In den kommenden Tagen geht mein neues Buch „Als mein Ich verschwand“, 12 Kurzgeschichten, in Druck.
Und heute gibt es die erste Seite der siebenten Geschichte zu lesen.
Eine schöne Woche!
Ein richtiger Bub!
„Das geht so nicht weiter. Aus dem wird sonst nie ein richtiger Bub.“
Die Lehrerin, sie hieß Frau Peters, machte sich Sorgen und hatte Erwins Eltern zu sich gebeten.
„Er ist viel zu schüchtern. Lässt sich alles gefallen. Haut nicht zurück. Das ist nicht gut für ihn. Sie müssen ihn ein bisschen härter drannehmen. Selbst beim Völkerball steht er immer abseits, statt den Ball zu fangen und ihn zurückzuschmeißen.“
Frau Peters hatte keine Kinder. Also keine eigenen. Dafür hatte sie viele in ihrer Klasse. Und die waren ihr wichtig.
„Ich werde ihn ermuntern, schlimm zu sein. Also nicht so direkt. Eher unauffällig. Damit er keine Absicht wittert. Den Lehrstoff kapiert er sowieso, da ist er den meisten anderen ohnehin überlegen. Aber das ist in diesem Alter ja nichts Positives. Unterstützen Sie mich dabei?“
Der Vater blickt seine Frau missbilligend an.

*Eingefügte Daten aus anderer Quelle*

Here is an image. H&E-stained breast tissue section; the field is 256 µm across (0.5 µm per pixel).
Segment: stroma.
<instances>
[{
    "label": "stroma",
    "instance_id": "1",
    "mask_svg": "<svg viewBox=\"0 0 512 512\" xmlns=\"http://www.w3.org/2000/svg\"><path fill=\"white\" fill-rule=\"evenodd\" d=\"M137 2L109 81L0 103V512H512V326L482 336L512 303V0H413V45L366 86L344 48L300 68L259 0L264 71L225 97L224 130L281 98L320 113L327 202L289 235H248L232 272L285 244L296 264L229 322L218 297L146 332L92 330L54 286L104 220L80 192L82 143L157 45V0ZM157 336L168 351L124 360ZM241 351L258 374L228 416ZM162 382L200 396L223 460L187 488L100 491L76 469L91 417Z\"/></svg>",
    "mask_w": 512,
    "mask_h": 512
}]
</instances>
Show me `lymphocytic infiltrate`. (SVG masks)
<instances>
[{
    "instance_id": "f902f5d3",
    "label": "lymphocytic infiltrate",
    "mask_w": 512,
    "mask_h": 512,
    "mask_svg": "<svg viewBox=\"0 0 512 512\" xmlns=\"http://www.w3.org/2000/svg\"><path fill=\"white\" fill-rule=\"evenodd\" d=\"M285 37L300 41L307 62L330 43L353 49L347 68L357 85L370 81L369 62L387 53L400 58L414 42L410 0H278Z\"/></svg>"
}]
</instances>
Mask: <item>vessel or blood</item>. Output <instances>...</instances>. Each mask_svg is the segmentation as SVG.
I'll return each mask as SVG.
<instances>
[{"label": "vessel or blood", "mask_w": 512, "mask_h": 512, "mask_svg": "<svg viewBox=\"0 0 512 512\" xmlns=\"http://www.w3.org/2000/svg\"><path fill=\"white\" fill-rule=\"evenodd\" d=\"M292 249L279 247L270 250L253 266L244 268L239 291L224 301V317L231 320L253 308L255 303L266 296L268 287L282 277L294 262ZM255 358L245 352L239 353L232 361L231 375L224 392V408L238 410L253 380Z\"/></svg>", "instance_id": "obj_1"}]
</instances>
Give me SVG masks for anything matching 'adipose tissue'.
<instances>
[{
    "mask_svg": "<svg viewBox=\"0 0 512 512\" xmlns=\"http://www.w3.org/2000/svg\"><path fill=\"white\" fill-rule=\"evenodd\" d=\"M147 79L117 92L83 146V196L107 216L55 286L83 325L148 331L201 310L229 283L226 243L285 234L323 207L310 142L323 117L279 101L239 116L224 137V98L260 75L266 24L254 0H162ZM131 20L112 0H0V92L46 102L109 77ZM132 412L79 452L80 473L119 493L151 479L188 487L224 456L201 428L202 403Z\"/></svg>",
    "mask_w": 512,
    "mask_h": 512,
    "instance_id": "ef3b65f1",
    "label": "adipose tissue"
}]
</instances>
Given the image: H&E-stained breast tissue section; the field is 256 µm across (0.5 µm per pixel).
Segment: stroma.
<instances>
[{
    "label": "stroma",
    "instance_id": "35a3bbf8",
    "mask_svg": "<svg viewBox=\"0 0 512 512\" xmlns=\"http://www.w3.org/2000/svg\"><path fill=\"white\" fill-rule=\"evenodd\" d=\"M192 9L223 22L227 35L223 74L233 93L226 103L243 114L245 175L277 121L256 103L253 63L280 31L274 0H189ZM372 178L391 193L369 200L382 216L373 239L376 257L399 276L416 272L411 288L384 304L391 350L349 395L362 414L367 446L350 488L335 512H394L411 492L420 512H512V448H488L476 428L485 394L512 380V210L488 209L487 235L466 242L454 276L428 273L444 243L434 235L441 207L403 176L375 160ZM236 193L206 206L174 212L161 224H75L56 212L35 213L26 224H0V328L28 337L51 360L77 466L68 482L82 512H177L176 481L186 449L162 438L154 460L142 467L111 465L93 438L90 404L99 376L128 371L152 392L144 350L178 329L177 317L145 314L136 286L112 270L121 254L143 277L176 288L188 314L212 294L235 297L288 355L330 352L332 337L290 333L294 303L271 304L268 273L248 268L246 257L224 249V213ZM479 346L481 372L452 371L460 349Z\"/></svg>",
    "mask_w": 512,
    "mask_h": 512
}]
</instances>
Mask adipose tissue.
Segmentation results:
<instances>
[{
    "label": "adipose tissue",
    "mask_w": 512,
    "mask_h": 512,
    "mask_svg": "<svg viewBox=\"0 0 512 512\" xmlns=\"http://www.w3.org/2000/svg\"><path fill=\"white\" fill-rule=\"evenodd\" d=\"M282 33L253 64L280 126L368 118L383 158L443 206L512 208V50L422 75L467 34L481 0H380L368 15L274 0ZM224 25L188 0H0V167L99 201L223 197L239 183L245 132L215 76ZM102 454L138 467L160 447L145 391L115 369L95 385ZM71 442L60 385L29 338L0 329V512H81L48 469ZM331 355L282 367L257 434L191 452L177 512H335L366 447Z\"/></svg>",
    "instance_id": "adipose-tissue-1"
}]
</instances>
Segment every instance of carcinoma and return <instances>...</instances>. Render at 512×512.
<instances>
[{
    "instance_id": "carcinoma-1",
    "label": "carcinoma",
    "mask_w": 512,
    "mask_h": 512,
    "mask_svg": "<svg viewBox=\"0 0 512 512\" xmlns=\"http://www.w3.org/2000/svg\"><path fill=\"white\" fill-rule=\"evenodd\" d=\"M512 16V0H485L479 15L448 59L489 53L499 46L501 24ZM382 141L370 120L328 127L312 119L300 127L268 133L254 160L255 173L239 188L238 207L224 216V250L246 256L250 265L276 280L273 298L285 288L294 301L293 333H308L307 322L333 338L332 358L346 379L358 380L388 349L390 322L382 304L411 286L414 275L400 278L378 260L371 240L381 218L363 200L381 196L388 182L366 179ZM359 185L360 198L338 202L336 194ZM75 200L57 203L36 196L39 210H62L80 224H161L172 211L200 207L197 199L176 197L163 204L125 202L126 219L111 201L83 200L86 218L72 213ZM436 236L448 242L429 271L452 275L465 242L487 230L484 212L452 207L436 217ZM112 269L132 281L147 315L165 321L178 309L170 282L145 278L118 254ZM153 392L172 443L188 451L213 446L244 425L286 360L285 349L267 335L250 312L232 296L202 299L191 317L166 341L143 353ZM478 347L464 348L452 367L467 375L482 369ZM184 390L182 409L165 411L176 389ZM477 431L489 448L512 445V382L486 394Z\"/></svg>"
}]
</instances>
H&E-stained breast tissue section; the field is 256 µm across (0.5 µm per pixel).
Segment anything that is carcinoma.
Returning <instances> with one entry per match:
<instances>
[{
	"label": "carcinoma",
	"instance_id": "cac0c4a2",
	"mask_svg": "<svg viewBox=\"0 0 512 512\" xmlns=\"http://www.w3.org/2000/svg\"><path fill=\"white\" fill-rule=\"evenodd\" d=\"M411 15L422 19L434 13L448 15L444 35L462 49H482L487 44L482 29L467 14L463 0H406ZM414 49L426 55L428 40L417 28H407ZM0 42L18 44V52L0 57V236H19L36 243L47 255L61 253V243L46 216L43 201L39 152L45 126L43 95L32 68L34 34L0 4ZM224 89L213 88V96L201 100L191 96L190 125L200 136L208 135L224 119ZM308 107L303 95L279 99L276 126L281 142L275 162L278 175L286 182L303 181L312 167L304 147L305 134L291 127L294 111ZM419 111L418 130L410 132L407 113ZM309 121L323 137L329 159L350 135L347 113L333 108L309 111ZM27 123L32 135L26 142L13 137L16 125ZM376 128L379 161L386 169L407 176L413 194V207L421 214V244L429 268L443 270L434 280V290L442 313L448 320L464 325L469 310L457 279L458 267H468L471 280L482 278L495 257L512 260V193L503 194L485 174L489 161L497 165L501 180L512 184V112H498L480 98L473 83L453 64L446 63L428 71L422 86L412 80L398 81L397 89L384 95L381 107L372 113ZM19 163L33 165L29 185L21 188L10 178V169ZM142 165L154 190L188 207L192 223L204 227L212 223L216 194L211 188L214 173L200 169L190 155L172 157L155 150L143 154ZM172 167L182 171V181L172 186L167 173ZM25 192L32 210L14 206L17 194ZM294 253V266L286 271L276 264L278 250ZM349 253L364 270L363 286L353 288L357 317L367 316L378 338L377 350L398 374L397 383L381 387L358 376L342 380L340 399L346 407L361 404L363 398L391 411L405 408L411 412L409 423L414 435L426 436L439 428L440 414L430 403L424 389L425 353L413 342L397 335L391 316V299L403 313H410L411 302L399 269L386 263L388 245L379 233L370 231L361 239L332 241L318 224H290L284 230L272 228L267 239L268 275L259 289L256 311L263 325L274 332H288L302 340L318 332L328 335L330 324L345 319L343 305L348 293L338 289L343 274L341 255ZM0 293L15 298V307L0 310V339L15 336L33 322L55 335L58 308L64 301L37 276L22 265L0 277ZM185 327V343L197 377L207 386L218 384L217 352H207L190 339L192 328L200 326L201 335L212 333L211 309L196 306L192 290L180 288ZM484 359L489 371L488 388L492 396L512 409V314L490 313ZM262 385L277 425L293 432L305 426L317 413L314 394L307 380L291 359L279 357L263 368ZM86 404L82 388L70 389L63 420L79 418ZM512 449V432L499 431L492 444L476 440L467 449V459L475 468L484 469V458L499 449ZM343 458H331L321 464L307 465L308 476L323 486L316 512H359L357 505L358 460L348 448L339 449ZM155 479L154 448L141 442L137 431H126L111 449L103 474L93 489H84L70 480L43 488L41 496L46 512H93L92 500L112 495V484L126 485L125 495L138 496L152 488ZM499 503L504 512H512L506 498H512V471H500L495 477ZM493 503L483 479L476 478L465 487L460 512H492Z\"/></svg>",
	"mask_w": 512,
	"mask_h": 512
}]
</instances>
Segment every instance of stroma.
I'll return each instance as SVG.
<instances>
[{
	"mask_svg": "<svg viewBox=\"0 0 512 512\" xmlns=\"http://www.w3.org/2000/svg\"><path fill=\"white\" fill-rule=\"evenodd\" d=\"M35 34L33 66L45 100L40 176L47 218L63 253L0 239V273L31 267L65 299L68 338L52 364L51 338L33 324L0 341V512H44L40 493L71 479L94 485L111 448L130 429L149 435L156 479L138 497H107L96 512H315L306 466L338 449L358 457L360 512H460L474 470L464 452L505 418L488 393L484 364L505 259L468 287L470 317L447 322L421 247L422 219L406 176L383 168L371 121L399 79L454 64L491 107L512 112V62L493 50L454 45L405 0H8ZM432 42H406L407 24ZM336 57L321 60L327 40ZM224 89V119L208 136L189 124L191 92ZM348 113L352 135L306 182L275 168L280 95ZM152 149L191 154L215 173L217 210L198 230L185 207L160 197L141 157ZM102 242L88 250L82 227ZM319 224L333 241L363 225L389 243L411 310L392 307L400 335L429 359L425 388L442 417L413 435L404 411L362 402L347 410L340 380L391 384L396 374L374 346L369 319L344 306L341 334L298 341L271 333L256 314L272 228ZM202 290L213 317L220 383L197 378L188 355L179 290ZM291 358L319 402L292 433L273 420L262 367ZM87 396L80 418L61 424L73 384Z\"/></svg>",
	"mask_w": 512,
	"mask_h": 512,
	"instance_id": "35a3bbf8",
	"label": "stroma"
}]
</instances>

„Er kränkelt halt sehr“, verteidigt die sich.
Ein kurzes, ablehnendes Schweigen der Lehrerin.
„Frau Peters hat Recht. Du kannst ihn nicht immer beglucken.“
Der Vater wirft nun bei den Sonntagsausflügen den Ball nicht mehr vorsichtig, sondern kräftig. Sein Sohn fängt ihn dennoch. Und freut sich. Er wirft den Ball zurück. Der Vater muss lachen. Der Ball ist leicht zu fangen. Er steigert den Einsatz. Wieder fängt ihn sein Sohn. Dieses Mal fällt es ihm schwerer. Hin und her geht das Spiel, wird ein Kampf. Der Bub unterliegt. Erschöpft, mit roten Wangen, gibt er auf.
Das war ein schöner Tag. Am nächsten Sonntag wird er besser werfen.